# TASK STATEMENT
In the blog post, switch "topic" to "subject" and write out the stretch from "Written by virayvibe" through "daily blogs. (Pressure!)" with that change.

# PASSAGE TO READ
═══
Written by virayvibe on March 11, 2010 – 2:04 pm -

It’s been a while since the last time I wrote a blog, an unpaid blog that is, and I guess I should start creating one now before its too late. It’s not because I don’t have anything to say. Actually, its either because I’m too busy with work and daily errands or ideas are all mixed up that I cannot come-up with a good topic. But then I realized, why need to wait for a good topic if this is not a report anyway. I’ve been wanting my blog site to be active but as I’ve said, I’ve been so conscious about what to write. So to rev things up, I have to come-up with daily blogs. (Pressure!)

To start, I just want to share some of my thoughts every morning as I bring my kids to school. Actually, it’s not much of a thought but just an observation because my brain is still half awake having to rise 6 in the morning. Inside the elevator or outside the parking lot I would see employees, most of them in a hurry, on their corporate attire with laptop bags hanging on their shoulders. Women are wearing their make-up trying to conceal the tired look on their faces. I used to be like that and used to think that life should be like that.
═══
[A block of data]
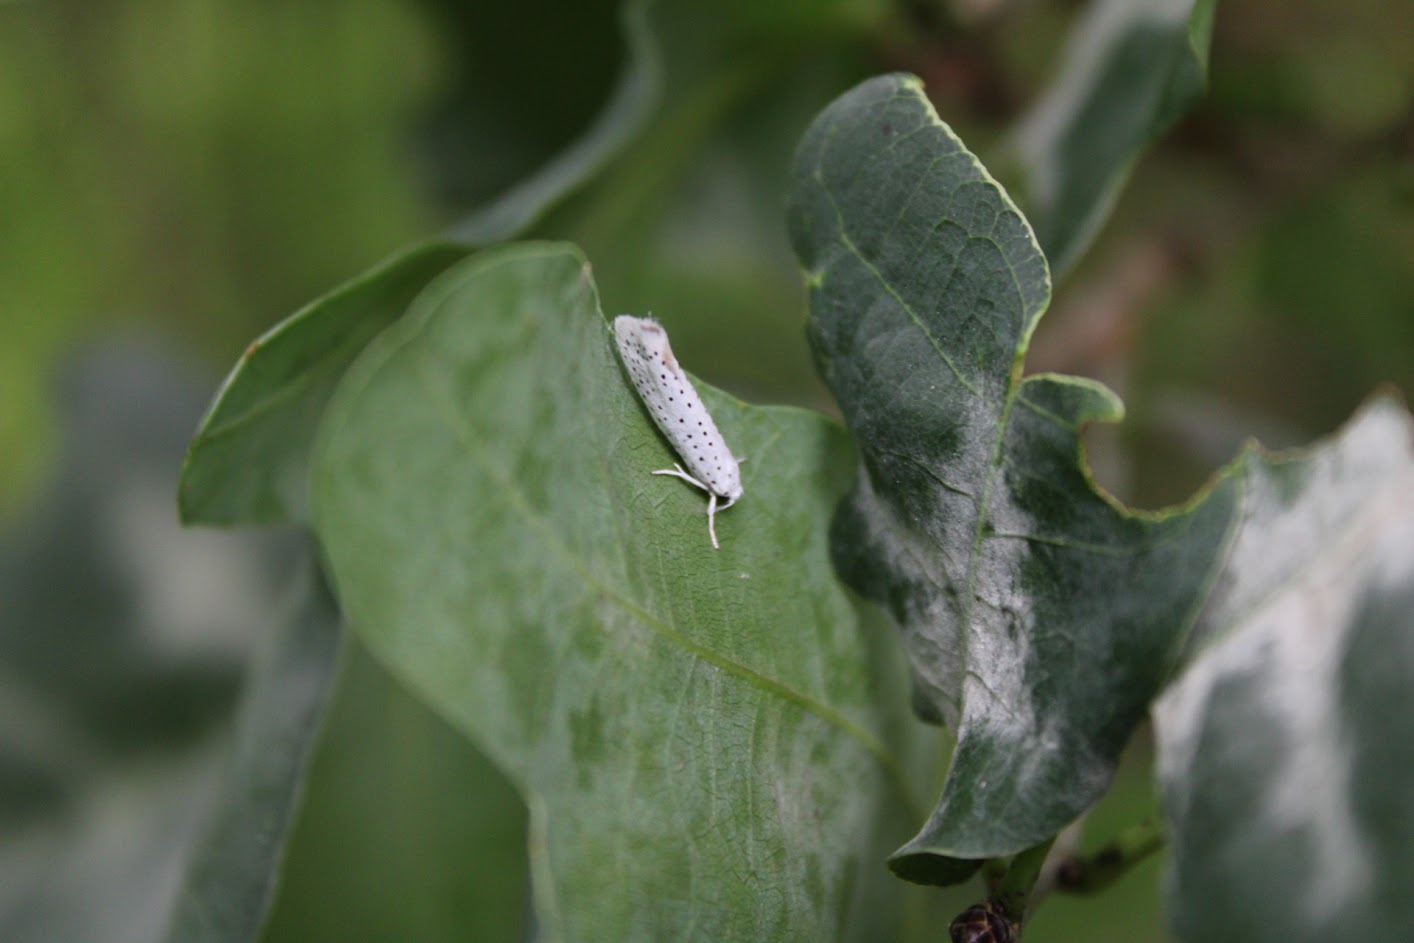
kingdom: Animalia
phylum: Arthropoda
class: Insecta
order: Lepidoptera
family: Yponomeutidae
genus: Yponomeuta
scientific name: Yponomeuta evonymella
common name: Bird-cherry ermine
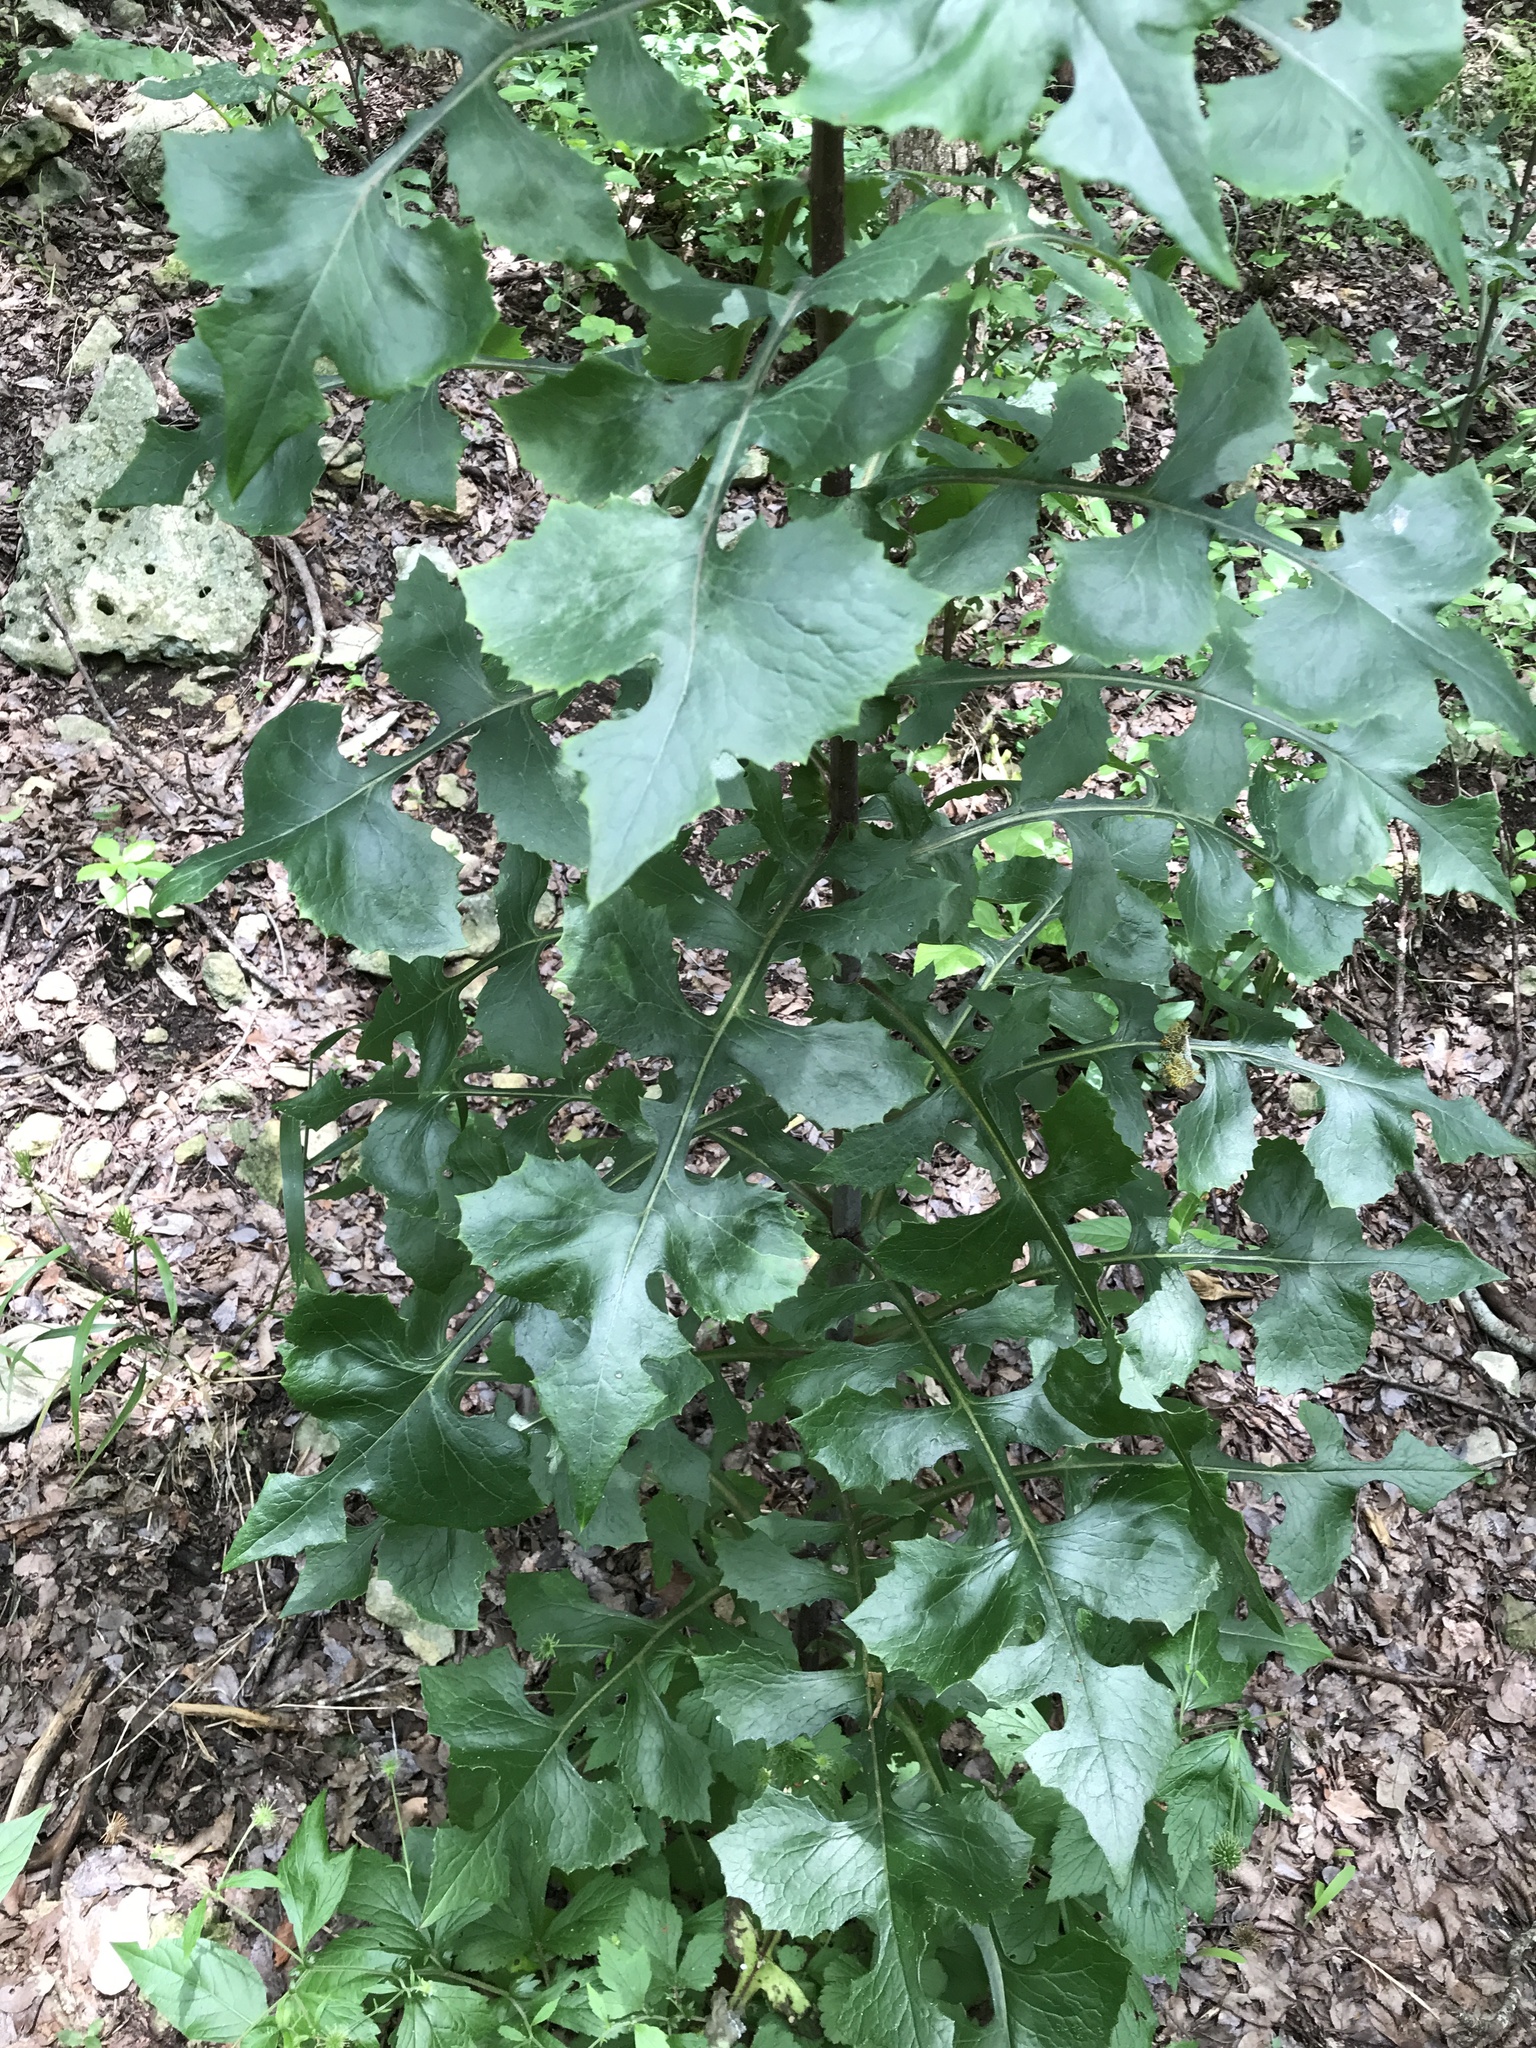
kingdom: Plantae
═══
# EXERCISE OUTPUT
Written by virayvibe on March 11, 2010 – 2:04 pm -

It’s been a while since the last time I wrote a blog, an unpaid blog that is, and I guess I should start creating one now before its too late. It’s not because I don’t have anything to say. Actually, its either because I’m too busy with work and daily errands or ideas are all mixed up that I cannot come-up with a good subject. But then I realized, why need to wait for a good subject if this is not a report anyway. I’ve been wanting my blog site to be active but as I’ve said, I’ve been so conscious about what to write. So to rev things up, I have to come-up with daily blogs. (Pressure!)